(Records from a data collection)
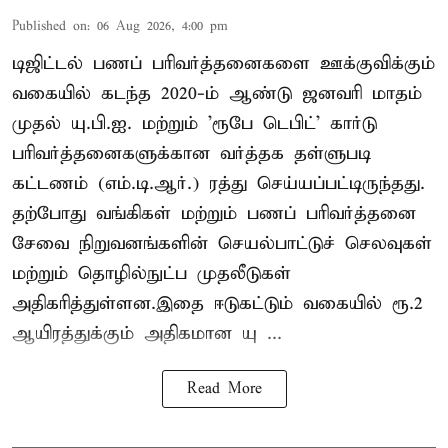
Published on
:
06 Aug 2026, 4:00 pm
டிஜிட்டல் பணப் பரிவர்த்தனைகளை ஊக்குவிக்கும்
வகையில் கடந்த 2020-ம் ஆண்டு ஜனவரி மாதம்
முதல் யு.பி.ஐ. மற்றும் 'ரூபே டெபிட்' கார்டு
பரிவர்த்தனைகளுக்கான வர்த்தக தள்ளுபடி
கட்டணம் (எம்.டி.ஆர்.) ரத்து செய்யப்பட்டிருந்தது.
தற்போது வங்கிகள் மற்றும் பணப் பரிவர்த்தனை
சேவை நிறுவனங்களின் செயல்பாட்டுச் செலவுகள்
மற்றும் தொழில்நுட்ப முதலீடுகள்
அதிகரித்துள்ளன.இதை ஈடுகட்டும் வகையில் ரூ.2
ஆயிரத்துக்கும் அதிகமான யு ...
Read More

> [Directions] Write out each line of text in the data above without any changes, and omit the pictures.

> [Answer for this exercise]
Published on
:
06 Aug 2026, 4:00 pm
டிஜிட்டல் பணப் பரிவர்த்தனைகளை ஊக்குவிக்கும்
வகையில் கடந்த 2020-ம் ஆண்டு ஜனவரி மாதம்
முதல் யு.பி.ஐ. மற்றும் 'ரூபே டெபிட்' கார்டு
பரிவர்த்தனைகளுக்கான வர்த்தக தள்ளுபடி
கட்டணம் (எம்.டி.ஆர்.) ரத்து செய்யப்பட்டிருந்தது.
தற்போது வங்கிகள் மற்றும் பணப் பரிவர்த்தனை
சேவை நிறுவனங்களின் செயல்பாட்டுச் செலவுகள்
மற்றும் தொழில்நுட்ப முதலீடுகள்
அதிகரித்துள்ளன.இதை ஈடுகட்டும் வகையில் ரூ.2
ஆயிரத்துக்கும் அதிகமான யு ...
Read More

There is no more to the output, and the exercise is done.